> [Document images with source code]
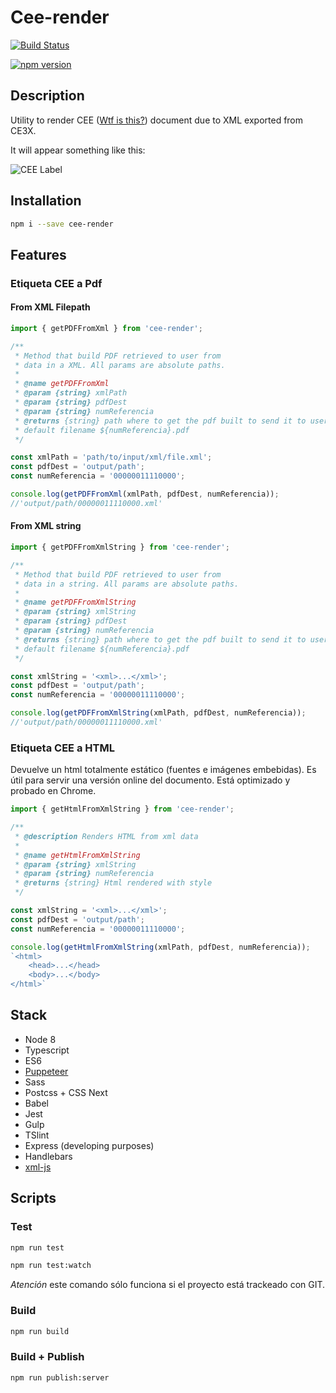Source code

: # Cee-render
[![Build Status](https://travis-ci.org/alejandrofdiaz/cee-render.svg?branch=master)](https://travis-ci.org/alejandrofdiaz/cee-render)

[![npm version](https://badge.fury.io/js/cee-render.svg)](https://badge.fury.io/js/cee-render)

## Description

Utility to render CEE ([Wtf is this?](https://www.certicalia.com/que-es-un-certificado-energetico)) document due to XML exported from CE3X.

It will appear something like this:

![CEE Label](http://www.minetad.gob.es/energia/desarrollo/EficienciaEnergetica/CertificacionEnergetica/PublishingImages/Etiqueta_eficiencia_energetica.jpg)

## Installation

```bash
npm i --save cee-render
```

## Features

### Etiqueta CEE a Pdf
#### From XML Filepath
```typescript
import { getPDFFromXml } from 'cee-render';

/**
 * Method that build PDF retrieved to user from
 * data in a XML. All params are absolute paths.
 *
 * @name getPDFFromXml
 * @param {string} xmlPath
 * @param {string} pdfDest
 * @param {string} numReferencia
 * @returns {string} path where to get the pdf built to send it to user
 * default filename ${numReferencia}.pdf
 */

const xmlPath = 'path/to/input/xml/file.xml';
const pdfDest = 'output/path';
const numReferencia = '00000011110000';

console.log(getPDFFromXml(xmlPath, pdfDest, numReferencia));
//'output/path/00000011110000.xml'
```

#### From XML string

```typescript
import { getPDFFromXmlString } from 'cee-render';

/**
 * Method that build PDF retrieved to user from
 * data in a string. All params are absolute paths.
 *
 * @name getPDFFromXmlString
 * @param {string} xmlString
 * @param {string} pdfDest
 * @param {string} numReferencia
 * @returns {string} path where to get the pdf built to send it to user
 * default filename ${numReferencia}.pdf
 */

const xmlString = '<xml>...</xml>';
const pdfDest = 'output/path';
const numReferencia = '00000011110000';

console.log(getPDFFromXmlString(xmlPath, pdfDest, numReferencia));
//'output/path/00000011110000.xml'
```

### Etiqueta CEE a HTML

Devuelve un html totalmente estático (fuentes e imágenes embebidas). Es útil para servir
una versión online del documento. Está optimizado y probado en Chrome.

```typescript
import { getHtmlFromXmlString } from 'cee-render';

/**
 * @description Renders HTML from xml data
 * 
 * @name getHtmlFromXmlString
 * @param {string} xmlString
 * @param {string} numReferencia
 * @returns {string} Html rendered with style
 */

const xmlString = '<xml>...</xml>';
const pdfDest = 'output/path';
const numReferencia = '00000011110000';

console.log(getHtmlFromXmlString(xmlPath, pdfDest, numReferencia));
`<html> 
    <head>...</head>
    <body>...</body>
</html>`
```

## Stack

* Node 8
* Typescript
* ES6
* [Puppeteer](https://github.com/GoogleChrome/puppeteer)
* Sass
* Postcss + CSS Next
* Babel
* Jest
* Gulp
* TSlint
* Express (developing purposes)
* Handlebars
* [xml-js](https://github.com/nashwaan/xml-js)

## Scripts

### Test

```bash
npm run test
```

```bash
npm run test:watch
```

_Atención_ este comando sólo funciona si el proyecto está trackeado con GIT.

### Build

```bash
npm run build
```

### Build + Publish

```bash
npm run publish:server
```
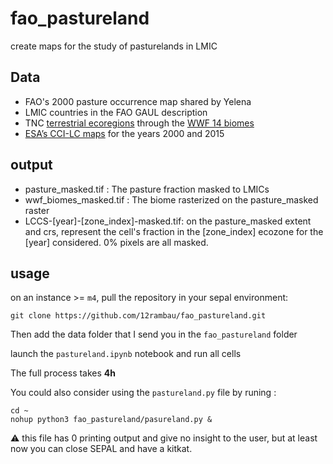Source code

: # fao_pastureland

create maps for the study of pasturelands in LMIC

## Data
- FAO's 2000 pasture occurrence map shared by Yelena
- LMIC countries in the FAO GAUL description
- TNC [terrestrial ecoregions](http://maps.tnc.org/gis_data.html) through the [WWF 14 biomes](https://www.worldwildlife.org/biome-categories/terrestrial-ecoregions)
- [ESA’s CCI-LC maps](https://climate.esa.int/en/projects/land-cover/data/#cci-lc-user-tool) for the years 2000 and 2015 

## output 
- pasture_masked.tif : The pasture fraction masked to LMICs
- wwf_biomes_masked.tif : The biome rasterized on the pasture_masked raster
- LCCS-[year]-[zone_index]-masked.tif: on the pasture_masked extent and crs, represent the cell's fraction in the [zone_index] ecozone for the [year] considered. 0% pixels are all masked.

## usage 

on an instance >= `m4`, pull the repository in your sepal environment:
```
git clone https://github.com/12rambau/fao_pastureland.git
```

Then add the data folder that I send you in the `fao_pastureland` folder

launch the `pastureland.ipynb` notebook and run all cells

The full process takes **4h** 

You could also consider using the `pastureland.py` file by runing :

```
cd ~
nohup python3 fao_pastureland/pasureland.py &
```
:warning: this file has 0 printing output and give no insight to the user, but at least now you can close SEPAL and have a kitkat.


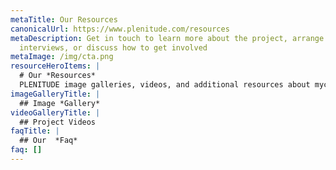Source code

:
 ```yaml
---
metaTitle: Our Resources
canonicalUrl: https://www.plenitude.com/resources
metaDescription: Get in touch to learn more about the project, arrange media
  interviews, or discuss how to get involved
metaImage: /img/cta.png
resourceHeroItems: |
  # Our *Resources*
  PLENITUDE image galleries, videos, and additional resources about mycoprotein
imageGalleryTitle: |
  ## Image *Gallery*
videoGalleryTitle: |
  ## Project Videos
faqTitle: |
  ## Our  *Faq*
faq: []
---
```

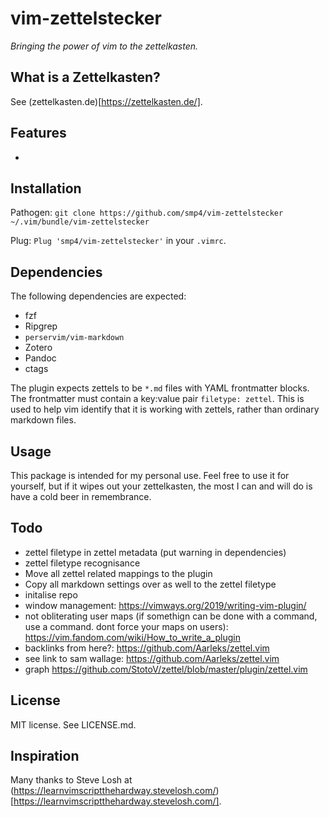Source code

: # vim-zettelstecker

*Bringing the power of vim to the zettelkasten.*

## What is a Zettelkasten?

See (zettelkasten.de)[https://zettelkasten.de/].

## Features

- 

## Installation

Pathogen: `git clone https://github.com/smp4/vim-zettelstecker ~/.vim/bundle/vim-zettelstecker`

Plug: `Plug 'smp4/vim-zettelstecker'` in your `.vimrc`.

## Dependencies

The following dependencies are expected:

* fzf
* Ripgrep
* `perservim/vim-markdown`
* Zotero
* Pandoc
* ctags

The plugin expects zettels to be `*.md` files with YAML frontmatter blocks. The frontmatter must contain a key:value pair `filetype: zettel`. This is used to help vim identify that it is working with zettels, rather than ordinary markdown files.

## Usage

This package is intended for my personal use. Feel free to use it for yourself, but if it wipes out your zettelkasten, the most I can and will do is have a cold beer in remembrance.

## Todo

- zettel filetype in zettel metadata (put warning in dependencies)
- zettel filetype recognisance
- Move all zettel related mappings to the plugin
- Copy all markdown settings over as well to the zettel filetype
- initalise repo
- window management: <https://vimways.org/2019/writing-vim-plugin/>
- not obliterating user maps (if somethign can be done with a command, use a command. dont force your maps on users): <https://vim.fandom.com/wiki/How_to_write_a_plugin>
- backlinks from here?: <https://github.com/Aarleks/zettel.vim>
- see link to sam wallage: <https://github.com/Aarleks/zettel.vim>
- graph <https://github.com/StotoV/zettel/blob/master/plugin/zettel.vim>


## License

MIT license. See LICENSE.md.

## Inspiration

Many thanks to Steve Losh at (https://learnvimscriptthehardway.stevelosh.com/)[https://learnvimscriptthehardway.stevelosh.com/]. 
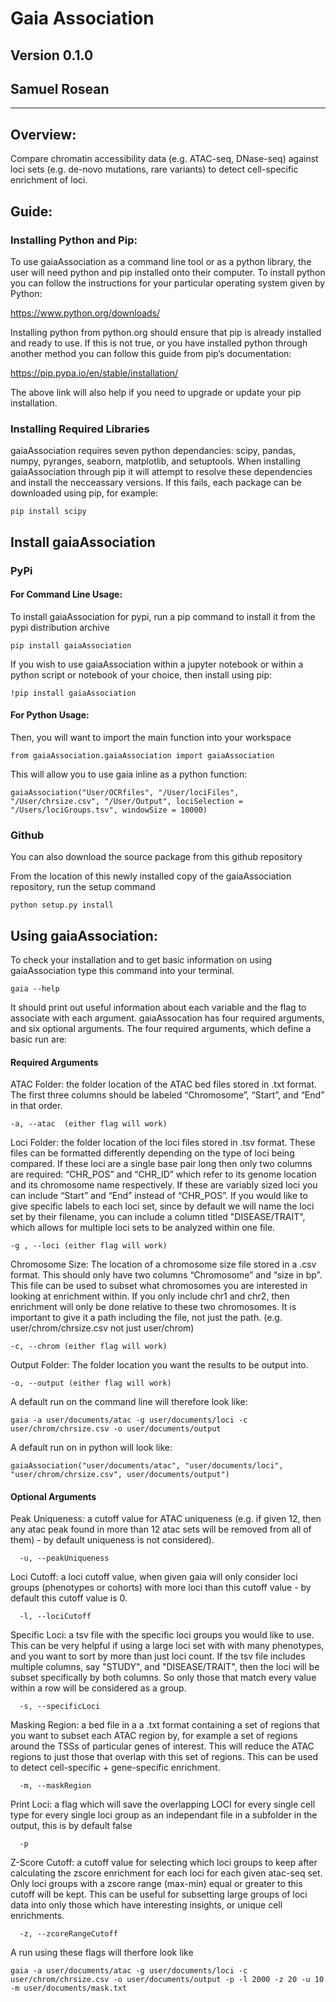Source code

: # Gaia Association
## Version 0.1.0
## Samuel Rosean

****


## Overview:
Compare chromatin accessibility data (e.g. ATAC-seq, DNase-seq) against loci sets (e.g. de-novo mutations, rare variants) to detect cell-specific enrichment of loci.

## Guide:

### Installing Python and Pip:

To use gaiaAssociation as a command line tool or as a python library, the user will need python and pip installed onto their computer. To install python you can follow the instructions for your particular operating system given by Python:

 https://www.python.org/downloads/

Installing python from python.org should ensure that pip is already installed and ready to use. If this is not true, or you have installed python through another method you can follow this guide from pip’s documentation:

 https://pip.pypa.io/en/stable/installation/

The above link will also help if you need to upgrade or update your pip installation.

### Installing Required Libraries
		
gaiaAssociation requires seven python dependancies: scipy, pandas, numpy, pyranges, seaborn, matplotlib, and setuptools. When installing gaiaAssociation through pip it will attempt to resolve these dependencies and install the necceassary versions. If this fails, each package can be downloaded using pip, for example:

    pip install scipy
		
## Install gaiaAssociation
	
### PyPi

#### For Command Line Usage:

To install gaiaAssociation for pypi, run a pip command to install it from the pypi distribution archive

	pip install gaiaAssociation

 If you wish to use gaiaAssociation within a jupyter notebook or within a python script or notebook of your choice, then install using pip:

 	!pip install gaiaAssociation

#### For Python Usage:

Then, you will want to import the main function into your workspace

	from gaiaAssociation.gaiaAssociation import gaiaAssociation

This will allow you to use gaia inline as a python function:

	gaiaAssociation("User/OCRfiles", "/User/lociFiles", "/User/chrsize.csv", "/User/Output", lociSelection = "/Users/lociGroups.tsv", windowSize = 10000)

### Github

You can also download the source package from this github repository

From the location of this newly installed copy of the gaiaAssociation repository, run the setup command

	python setup.py install

## Using gaiaAssociation:

To check your installation and to get basic information on using gaiaAssociation type this command into your terminal.

	gaia --help

It should print out useful information about each variable and the flag to associate with each argument. gaiaAssocation has four required arguments, and six optional arguments. The four required arguments, which define a basic run are:

#### Required Arguments

ATAC Folder: the folder location of the ATAC bed files stored in .txt format. The first three columns should be labeled “Chromosome”, “Start”, and “End” in that order.

	-a, --atac  (either flag will work)

Loci Folder: the folder location of the loci files stored in .tsv format.
These files can be formatted differently depending on the type of loci being compared. If these loci are a single base pair long then only two columns are required: “CHR_POS” and “CHR_ID” which refer to its genome location and its chromosome name respectively. If these are variably sized loci you can include “Start” and “End” instead of “CHR_POS”. If you would like to give specific labels to each loci set, since by default we will name the loci set by their filename, you can include a column titled "DISEASE/TRAIT", which allows for multiple loci sets to be analyzed within one file.

	-g , --loci (either flag will work)

Chromosome Size: The location of a chromosome size file stored in a .csv format. This should only have two columns “Chromosome” and “size in bp”. This file can be used to subset what chromosomes you are interested in looking at enrichment within. If you only include chr1 and chr2, then enrichment will only be done relative to these two chromosomes. It is important to give it a path including the file, not just the path. (e.g. user/chrom/chrsize.csv not just user/chrom)

	-c, --chrom (either flag will work)

Output Folder: The folder location you want the results to be output into.

	-o, --output (either flag will work)

A default run on the command line will therefore look like:

```
gaia -a user/documents/atac -g user/documents/loci -c user/chrom/chrsize.csv -o user/documents/output
```

A default run on in python will look like:

```
gaiaAssociation("user/documents/atac", "user/documents/loci", "user/chrom/chrsize.csv", user/documents/output")
```

#### Optional Arguments

Peak Uniqueness: a cutoff value for ATAC uniqueness (e.g. if given 12, then any atac peak found in more than 12 atac sets will be removed from all of them) - by default uniqueness is not considered).

```
  -u, --peakUniqueness
```

Loci Cutoff: a loci cutoff value, when given gaia will only consider loci groups (phenotypes or cohorts) with more loci than this cutoff value - by default this cutoff value is 0.

```
  -l, --lociCutoff
```

Specific Loci: a tsv file with the specific loci groups you would like to use. This can be very helpful if using a large loci set with with many phenotypes, and you want to sort by more than just loci count. If the tsv file includes multiple columns, say "STUDY", and "DISEASE/TRAIT", then the loci will be subset specifically by both columns. So only those that match every value within a row will be considered as a group.

```
  -s, --specificLoci
```

Masking Region: a bed file in a a .txt format containing a set of regions that you want to subset each ATAC region by, for example a set of regions around the TSSs of particular genes of interest. This will reduce the ATAC regions to just those that overlap with this set of regions. This can be used to detect cell-specific + gene-specific enrichment.

```
  -m, --maskRegion
```

Print Loci: a flag which will save the overlapping LOCI for every single cell type for every single loci group as an independant file in a subfolder in the output, this is by default false

```
  -p
```

Z-Score Cutoff: a cutoff value for selecting which loci groups to keep after calculating the zscore enrichment for each loci for each given atac-seq set. Only loci groups with a zscore range (max-min) equal or greater to this cutoff will be kept. This can be useful for subsetting large groups of loci data into only those which have interesting insights, or unique cell enrichments.

```
  -z, --zcoreRangeCutoff
```

A run using these flags will therfore look like

```
gaia -a user/documents/atac -g user/documents/loci -c user/chrom/chrsize.csv -o user/documents/output -p -l 2000 -z 20 -u 10 -m user/documents/mask.txt
```
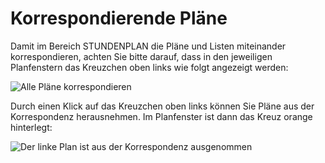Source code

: # Korrespondierende Pläne

Damit im Bereich STUNDENPLAN die Pläne und Listen miteinander korrespondieren, achten Sie bitte darauf, dass in den jeweiligen Planfenstern das Kreuzchen oben links wie folgt angezeigt werden:

![Alle Pläne korrespondieren ](/assets/images/stundenplan/sp_korrespond01.png)

Durch einen Klick auf das Kreuzchen oben links können Sie Pläne aus der Korrespondenz herausnehmen. Im Planfenster ist dann das Kreuz orange hinterlegt:

![Der linke Plan ist aus der Korrespondenz ausgenommen](/assets/images/stundenplan/sp_korrespond02.png)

> [TASK TO CARRY OUT] Write down, word for word, the lines above from the one containing "pip install scipy" through the one containing "#### For Python", both ends included.

> [FINAL ANSWER]
    pip install scipy
		
## Install gaiaAssociation
	
### PyPi

#### For Command Line Usage:

To install gaiaAssociation for pypi, run a pip command to install it from the pypi distribution archive

	pip install gaiaAssociation

 If you wish to use gaiaAssociation within a jupyter notebook or within a python script or notebook of your choice, then install using pip:

 	!pip install gaiaAssociation

#### For Python Usage:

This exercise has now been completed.